### Action item
Reproduce the entire listing exactly as written, apart from its pictures.

(Information provided begins)

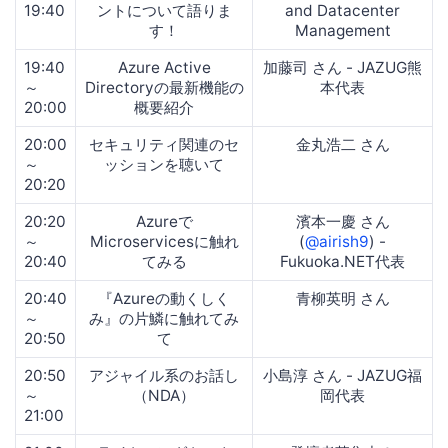
19:40
ントについて語りま
and Datacenter
す！
Management
19:40
Azure Active
加藤司 さん - JAZUG熊
～
Directoryの最新機能の
本代表
20:00
概要紹介
20:00
セキュリティ関連のセ
金丸浩二 さん
～
ッションを聴いて
20:20
20:20
Azureで
濱本一慶 さん
～
Microservicesに触れ
(
@airish9
) -
20:40
てみる
Fukuoka.NET代表
20:40
『Azureの動くしく
青柳英明 さん
～
み』の片鱗に触れてみ
20:50
て
20:50
アジャイル系のお話し
小島淳 さん - JAZUG福
～
（NDA）
岡代表
21:00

(Information provided ends)

### Final answer
19:40
ントについて語りま
and Datacenter
す！
Management
19:40
Azure Active
加藤司 さん - JAZUG熊
～
Directoryの最新機能の
本代表
20:00
概要紹介
20:00
セキュリティ関連のセ
金丸浩二 さん
～
ッションを聴いて
20:20
20:20
Azureで
濱本一慶 さん
～
Microservicesに触れ
(
@airish9
) -
20:40
てみる
Fukuoka.NET代表
20:40
『Azureの動くしく
青柳英明 さん
～
み』の片鱗に触れてみ
20:50
て
20:50
アジャイル系のお話し
小島淳 さん - JAZUG福
～
（NDA）
岡代表
21:00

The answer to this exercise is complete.